Senat odrzucił w czwartek ustawę wydłużającą kadencję samorządów do 30 kwietnia 2024 roku. Teraz nowela ponownie trafi do Sejmu.
Za odrzuceniem nowelizacji ustawy głosowało 52 senatorów, przeciw było 42, jedna osoba się wstrzymała. Teraz wnioskiem Senatu zajmie się Sejm.
W ubiegłym tygodniu senackie komisje: praw człowieka, praworządności i petycji, samorządu terytorialnego i administracji państwowej oraz komisja ustawodawcza opowiedziały się za odrzuceniem ustawy wydłużającej kadencję samorządów. Taki wniosek, w imieniu grupy senatorów, zgłosił senator Krzysztof Kwiatkowski (Koło Senatorów Niezależnych).
Prezentujący ustawę poseł PiS Paweł Hreniak mówił wówczas, że w interesie Polski jest rozdzielenie wyborów samorządowych i parlamentarnych.

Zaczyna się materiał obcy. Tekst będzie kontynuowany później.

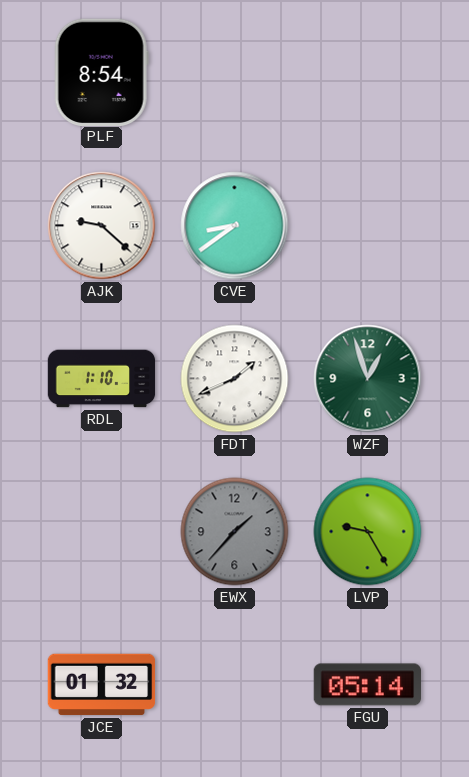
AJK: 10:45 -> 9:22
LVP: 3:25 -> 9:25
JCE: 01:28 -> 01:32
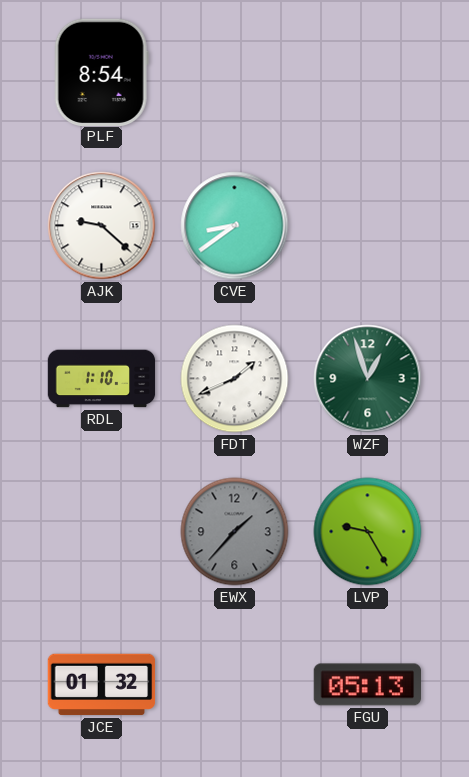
FGU: 05:14 -> 05:13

Jego zdaniem dzięki temu uniknie się wielu problemów, które „byłyby podstawą do podważania wyniku wyborczego i tym samym legalności wyboru władz”. „A na taką sytuację w obecnej sytuacji geopolitycznej nie powinniśmy sobie pozwolić” – powiedział Hreniak.

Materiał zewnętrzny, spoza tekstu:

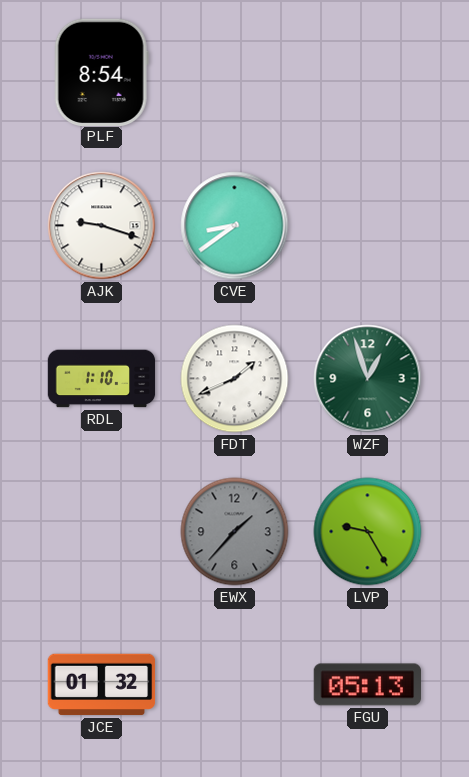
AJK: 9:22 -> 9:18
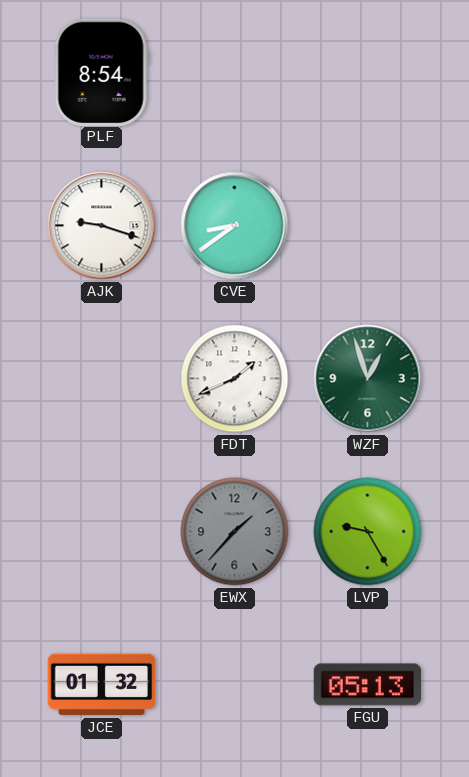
RDL: 1:10 -> none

Według niego, dzięki zapisanemu w ustawie rozwiązaniu uniknie się problemów organizacyjnych, związanych z rozliczeniem kampanii wyborczej, problemów związanych z ciszą wyborczą oraz „chaosu informacyjnego”.
Senator Kwiatkowski podkreślał natomiast, że „nie jest normą konstytucyjnie chronioną obawa dowolnej partii politycznej – w tym rządzącej – że może przegrać wybory w ustawowo określonym terminie”. „Normą prawną, która powinna podlegać ochronie są konstytucyjne zasady zaufania obywateli do państwa i stanowionego przez nie prawa” – zaznaczył senator.
Sejm pod koniec września przyjął ustawę, której projekt złożyli posłowie PiS, zakładającą wydłużenie kadencji samorządów do 30 kwietnia 2024 r., tak aby rozdzielić terminy wyborów parlamentarnych i samorządowych, które zgodnie z kalendarzem wyborczym powinny odbyć się jesienią 2023 r.
Ustawa przewiduje, że kadencje rad gmin, rad powiatów oraz sejmików województw, rad dzielnic miasta stołecznego Warszawy, wójtów, burmistrzów i prezydentów miast, która upływa w 2023 r., zostanie przedłużona do 30 kwietnia 2024 r.
Obecnie, zgodnie z kalendarzem wyborczym, wybory samorządowe wypadają jesienią 2023 r. w związku z tym, że w 2018 r. wydłużono kadencję samorządów z 4 do 5 lat (ostatnie wybory samorządowe odbyły się 21 października 2018 r.). Jesienią 2023 r. przypada także konstytucyjny termin wyborów parlamentarnych (ostatnie odbyły się 13 października 2019 r.). Na wiosnę 2024 r. wypadają natomiast wybory do Parlamentu Europejskiego (ostatnie odbyły się 26 maja 2019 r.).